Depending on the sensor type, the links between them may be provided by either wired or wireless communication. Domains in which USN are used include civil engineering, education, health care, agriculture and environmental monitoring. They also have much to offer regions that are vulnerable to natural disasters, where extensive warning systems are needed to prevent loss of life and property. Receiving quick, accurate data is vitally important when responding to natural disasters. High-resolution remote sensing data, for example, are especially useful for documenting hazards, and for determining where to locate facilities to respond to disasters, store emergency supplies and plan reconstruction.

Monitoring the activity of two dangerous volcanoes in Ecuador, for example, was the aim of a joint project by vulcanologists and computer scientists from Harvard University and three other institutions in the United States. They deployed a wireless sensor network at the Tungurahua and Reventador volcanoes to collect seismic and low-frequency acoustic signals that were sent to a remote location (Figure 1). The project was among the first to use tiny, low-power wireless sensor nodes, which are cheaper, lighter and smaller than previous systems.

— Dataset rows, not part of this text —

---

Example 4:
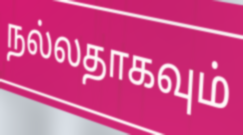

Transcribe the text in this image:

நல்லதாகவும்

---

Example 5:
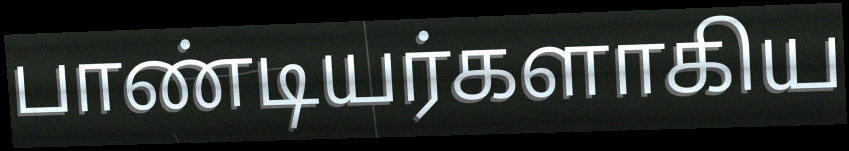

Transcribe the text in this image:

பாண்டியர்களாகியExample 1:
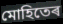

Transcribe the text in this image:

মোহিতেৰ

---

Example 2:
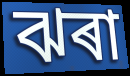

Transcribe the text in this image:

ঝৰা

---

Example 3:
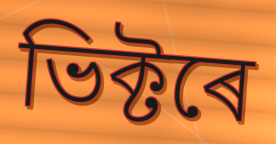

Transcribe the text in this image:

ভিক্টৰে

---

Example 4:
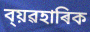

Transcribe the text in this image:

ব্য়ৱহাৰিক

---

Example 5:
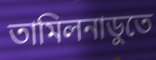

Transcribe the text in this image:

তামিলনাডুতে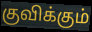
குவிக்கும்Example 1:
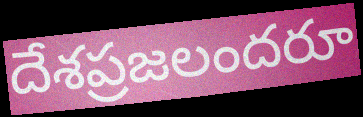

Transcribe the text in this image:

దేశప్రజలందరూ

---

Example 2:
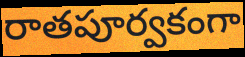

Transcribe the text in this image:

రాతపూర్వకంగా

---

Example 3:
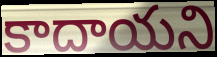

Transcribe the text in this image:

కాదాయని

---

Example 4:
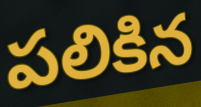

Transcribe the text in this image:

పలికిన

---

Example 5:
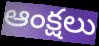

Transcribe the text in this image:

ఆంక్షలు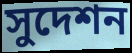
সুদেশন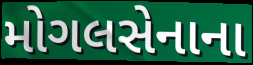
મોગલસેનાનાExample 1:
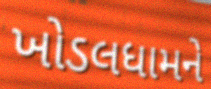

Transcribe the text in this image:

ખોડલધામને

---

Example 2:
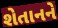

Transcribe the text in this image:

શેતાનને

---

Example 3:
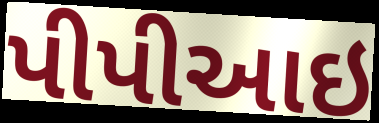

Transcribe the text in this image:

પીપીઆઇ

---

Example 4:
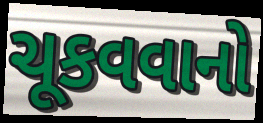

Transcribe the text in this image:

ચૂકવવાનો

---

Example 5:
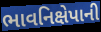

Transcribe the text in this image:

ભાવનિક્ષેપાનીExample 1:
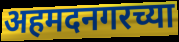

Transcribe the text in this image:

अहमदनगरच्या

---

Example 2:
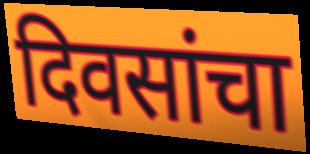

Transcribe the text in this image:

दिवसांचा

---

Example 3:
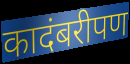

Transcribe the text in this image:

कादंबरीपण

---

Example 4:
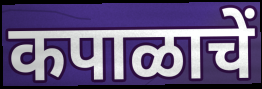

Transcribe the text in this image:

कपाळाचें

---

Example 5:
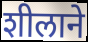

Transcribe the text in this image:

शीलाने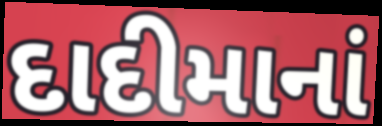
દાદીમાનાં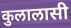
कुलालासीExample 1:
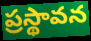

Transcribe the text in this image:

ప్రస్థావన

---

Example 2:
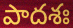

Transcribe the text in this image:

పాదశః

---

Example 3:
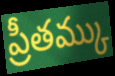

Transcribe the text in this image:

ప్రీతమ్కు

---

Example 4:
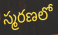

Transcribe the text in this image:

స్మరణలో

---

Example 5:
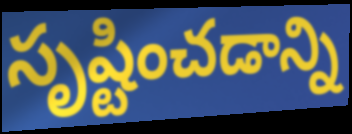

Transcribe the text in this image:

సృష్టించడాన్ని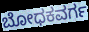
ಬೋಧಕವರ್ಗ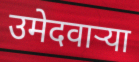
उमेदवाऱ्याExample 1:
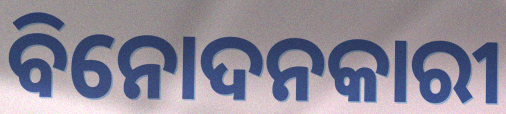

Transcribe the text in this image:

ବିନୋଦନକାରୀ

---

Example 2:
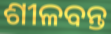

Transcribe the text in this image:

ଶୀଳବନ୍ତ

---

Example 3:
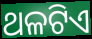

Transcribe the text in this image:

ଥଳଟିଏ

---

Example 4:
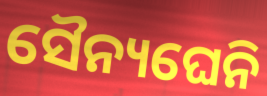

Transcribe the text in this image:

ସୈନ୍ୟଘେନି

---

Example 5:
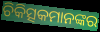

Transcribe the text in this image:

ଚିକିତ୍ସକମାନଙ୍କର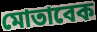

Just 16 battery-powered sensor nodes were installed on the upper slopes of Reventador (see photograph below, right). The collected data were sent over a long-distance radio link to an observatory. Over three weeks, the network captured 230 volcanic events, producing useful data for scientific research and disaster prevention. The low cost, size, and power requirements of wireless sensor networks give them an advantage over previous instrumentation.

Figure 1 — Monitoring a volcano
Source: Harvard University, School of Engineering and Applied Sciences.

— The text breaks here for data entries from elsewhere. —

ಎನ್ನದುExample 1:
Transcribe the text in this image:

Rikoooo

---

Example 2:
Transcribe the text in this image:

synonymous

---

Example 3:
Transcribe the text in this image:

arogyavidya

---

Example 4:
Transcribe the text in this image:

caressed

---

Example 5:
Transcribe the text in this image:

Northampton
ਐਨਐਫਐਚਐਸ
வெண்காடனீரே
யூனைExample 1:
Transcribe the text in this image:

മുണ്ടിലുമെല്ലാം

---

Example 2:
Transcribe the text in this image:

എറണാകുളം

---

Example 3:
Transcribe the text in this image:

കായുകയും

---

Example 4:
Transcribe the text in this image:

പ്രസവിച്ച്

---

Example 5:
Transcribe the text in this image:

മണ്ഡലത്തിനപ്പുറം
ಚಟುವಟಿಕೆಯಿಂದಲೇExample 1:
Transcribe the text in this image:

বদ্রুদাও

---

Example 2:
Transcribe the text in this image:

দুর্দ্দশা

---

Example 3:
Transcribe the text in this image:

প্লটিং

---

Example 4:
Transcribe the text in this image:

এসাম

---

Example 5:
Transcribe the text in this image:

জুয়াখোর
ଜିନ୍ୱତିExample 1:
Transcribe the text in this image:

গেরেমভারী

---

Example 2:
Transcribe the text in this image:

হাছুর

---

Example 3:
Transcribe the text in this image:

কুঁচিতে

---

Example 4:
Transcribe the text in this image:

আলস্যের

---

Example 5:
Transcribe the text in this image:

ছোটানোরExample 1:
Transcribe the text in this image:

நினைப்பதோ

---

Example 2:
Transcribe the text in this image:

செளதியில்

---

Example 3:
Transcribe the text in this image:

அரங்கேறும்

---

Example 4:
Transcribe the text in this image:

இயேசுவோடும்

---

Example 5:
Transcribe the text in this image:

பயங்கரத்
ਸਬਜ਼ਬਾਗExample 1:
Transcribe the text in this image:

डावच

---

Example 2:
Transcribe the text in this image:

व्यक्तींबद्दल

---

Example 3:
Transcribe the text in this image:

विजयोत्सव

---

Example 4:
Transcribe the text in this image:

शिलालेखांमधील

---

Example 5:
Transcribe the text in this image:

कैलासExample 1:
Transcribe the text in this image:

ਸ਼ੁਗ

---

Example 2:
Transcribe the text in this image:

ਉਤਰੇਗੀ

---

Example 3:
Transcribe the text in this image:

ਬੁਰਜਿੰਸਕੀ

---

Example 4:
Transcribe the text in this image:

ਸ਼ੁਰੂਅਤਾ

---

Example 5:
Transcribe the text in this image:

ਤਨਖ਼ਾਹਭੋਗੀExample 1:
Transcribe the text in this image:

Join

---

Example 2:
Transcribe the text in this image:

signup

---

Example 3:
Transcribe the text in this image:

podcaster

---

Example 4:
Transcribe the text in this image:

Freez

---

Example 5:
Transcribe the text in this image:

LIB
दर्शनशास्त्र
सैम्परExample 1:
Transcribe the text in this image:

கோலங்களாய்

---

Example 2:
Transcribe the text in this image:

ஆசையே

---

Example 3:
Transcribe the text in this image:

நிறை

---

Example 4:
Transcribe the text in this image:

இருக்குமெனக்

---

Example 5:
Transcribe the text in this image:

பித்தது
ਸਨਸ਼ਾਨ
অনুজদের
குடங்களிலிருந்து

Wireless sensor networks have also found commercial applications in the construction industry. For example, in San Francisco, United States, a wireless sensor network is embedded into the Golden Gate Bridge to continuously monitor stress loads. In bad weather or earth tremors, engineers receive alerts and can take action to keep the bridge safe.

Targeted services could also benefit from USN. For example, shops and restaurants could send messages to the mobile phone of a potential customer in the vicinity with matching tastes. USN could also provide directions to a mobile device used by a person with disabilities, so that he or she could follow an accessible route.

Standardization is needed

Standardization is essential for the effective diffusion of any technology. However, because they are highly diverse, USN present a standardization challenge that is unusually complex.

Some sensor nodes are so tiny (so-called “smart dust”) that they involve nanotechnology, while the need to support mobility could mean working with a range of wireless standards — from second-generation (2G) to third-generation (3G) and WiMAX — as well as other technologies such as near-field communications. Furthermore, because a USN may provide a platform for a wide range of applications (many of which have unique requirements), there is also a need to standardize common elements that can be shared by applications. One of the most important issues is the development of protocols for sensor networks, as well as interoperation with backbone network infrastructure such as next-generation networks (NGN).

Stockxpert. Developing countries could gain by manufacturing RFID microchips (above) and tags (below), which are increasingly in demand for USN

A number of standards development organizations (SDO) are working on USN, which can either be based on the Internet Protocol (IP) or on other protocols. ITU’s Telecommunication Standardization Sector (ITU–T) has established a platform to help coordinate the work of SDO: the Joint Coordination Activity on Network aspects of Identification systems, (JCA-NID), including RFID and USN. Current efforts include the development of a standards roadmap and a harmonized terms and definitions document relevant to USN, which aims to enhance the common understanding of technical challenges at an international level (for more information visit www.itu.int/ITU-T/jca/nid).

Within ITU–T, standardization of USN is being carried out in various Study Groups under the Next-Generation Network Global Standards Initiative (NGN-GSI). At an NGN-GSI meeting held in Seoul in January 2008, for example, the Republic of Korea’s Electronics and Telecommunications Research Institute (ETRI) submitted a proposal to Study Group 16 for a new study question on USN applications and services. The proposal foresees a work programme of new and amended Recommendations for completion by 2010. This could form part of a larger programme of work on “Beyond NGN”.

Meanwhile, ZigBee, for example, provides a suite of communication protocols. Released in 2004, it is an implementation of the IEEE 802.15.4 standard for wireless personal area networks (WPAN). Alternative technologies include ultra-wide band (UWB), Bluetooth, and WiBree.

Benefits for developing countries

The falling prices of sensor units (below USD 100) and RFID tags (below 5 US cents) are increasing the number of potential applications for USN. In developing countries, USN could be applied in situations where network engineers face particular challenges, such as unreliable power supplies. Because they can be operated with batteries or solar power, USN can be deployed in diverse environments.

Although most of the research and standardization work on USN is taking place in the developed world, it can be said that developing countries will benefit most from the technology. For example, the manufacturing of RFID chips and sensors as components of USN is likely to soon become a commodity business. China has emerged as a leading manufacturer of RFID chips, and developing countries that have a software sector (such as India, the Philippines and Viet Nam) could benefit from contracts to create customized USN middleware. On the demand-side, it is also likely that developing countries will be major beneficiaries, especially in the field of environmental monitoring. They are most at risk from natural disasters related to climate change, with particular vulnerabilities among least developed countries and small island developing States. In other applications, such as landmine clearance or agricultural management, in the long term, developing countries might become the main users of USN.